Milo on Diana Vickers 

‘But let’s give the girl her dues. She still has the power to surprise. I was surprised, for example, that people were prepared to queue for over half an hour to be sure of a place near the stage (the thought of Diana Vickers keeping a crowd waiting is ridiculous).’

‘I was surprised too at the lack of improvement in her vocals (no, honey: a few pips and honks don’t compensate for being unable to hold a tune). More than anything, I was surprised at – how do I put this delicately? – how well-fed she looks these days. Diana, love, that inevitable coke habit can’t come soon enough.’

It’s ok Di, hug it out with Cheryl

Milo on Selwyn Snowball

‘I know it’s not done to speak ill of the dead, but the Selwyn Snowball is a zombie that needs its head chopped off.’

‘The theme of last night was “Monopoly”. But the only monopolies at Selwyn were on boredom, bad planning and sub-standard entertainment. Deeply, deeply, deeply disappointing.’

The zombie lives on

Milo on a Footlight’s Smoker

‘Every Smoker is identical to the last. The same acts, the same jokes, the same fucking ukulele. I can barely be bothered to comment on this one. Even the female acts have me outmanoeuvred: once they’ve come off stage, there’s no room to wheel out a trademark misogynistic quip, because they’ve done all the work for me with sets that hang off little more than how crap it is to be a woman. Yeah, I suppose it must be. Get over it.’

‘But like I said, it’s the audience that’s the real problem. Laugh at good comedy, by all means. But that screeching from the man in E5, at little more than the expectation of humour, drove me barking bloody mad. (Then again, starting a show at 11pm – when most of us are already half cut – is a recipe for obnoxious hyenas.)’

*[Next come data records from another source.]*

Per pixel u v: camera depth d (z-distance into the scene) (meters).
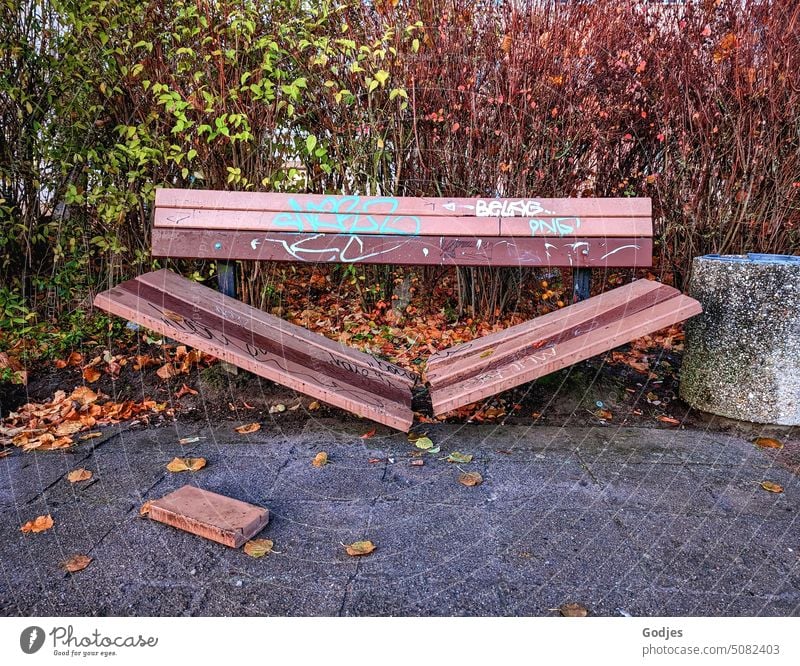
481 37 3.93
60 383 3.49
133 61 3.71
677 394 3.46
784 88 3.80
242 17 3.45
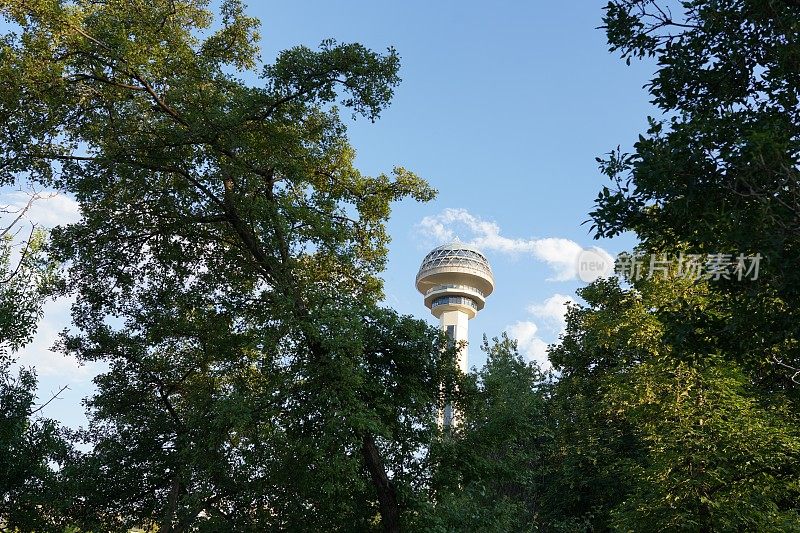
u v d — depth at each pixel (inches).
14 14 561.6
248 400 538.0
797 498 728.3
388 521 571.5
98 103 612.1
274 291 585.3
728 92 369.1
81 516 711.7
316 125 729.0
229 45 724.7
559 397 1117.7
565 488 1054.4
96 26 586.2
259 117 643.5
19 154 576.1
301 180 666.8
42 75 553.9
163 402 759.1
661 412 713.0
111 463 711.1
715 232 318.0
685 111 343.3
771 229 289.7
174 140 604.1
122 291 688.4
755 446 641.0
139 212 639.1
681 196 318.0
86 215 630.5
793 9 335.0
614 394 813.2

Some say the sound of happy people weakens Milo’s powers

Milo on Julius Caesar

‘They made Julius Caesar into Margaret Thatcher and set the whole thing around the 1981 Tory conference. Ha fucking ha. Red braces, white collars and cream ties conflated Gordon Gekko with big-c Conservatism, and later in the show the mob were identified with punk. You can see where this is going. It didn’t work.’

‘I’d forgotten how unsophisticated Julius Caesar is.’

‘The big gripe was the central conceit. Julius Caesar could never be a woman, and Tory-bashing isn’t big or clever.’

Like Caesar hasn’t been through enough Milo

Milo on Candoco Dance Company

‘I wasn’t expecting to be blown away by Candoco. But I think that’s understandable: you too might have imagined that a dance troupe with a number of seriously disabled dancers would be mildly uncomfortable to watch. That there would be admiring but awkward chatter in the interval, right-on cooing from the stalls and a whiff of patronisation.’

‘That the dancing would be so-so, amateurish at best, but that there would be rapturous applause anyway because – well, they’re so brave, aren’t they? You too might have wondered: are you supposed to feel pity? Guilt? Shame? Discomfort? And is it ever OK to laugh?’

The Candoco Dance Company

Milo on being deliberately provocative for attention

‘The decision to refuse male-male couples on the swing boats at Trinity Hall’s June Event has caused a bit of a stir in Cambridge…I can hardly express total surprise at the furore, since I was the one who broke the story for The Tab yesterday. I wrote a deliberately provocative piece in response to genuine outrage from a number of Tit Hall’s guests.

Milo clearly hasn’t grown up much since uni.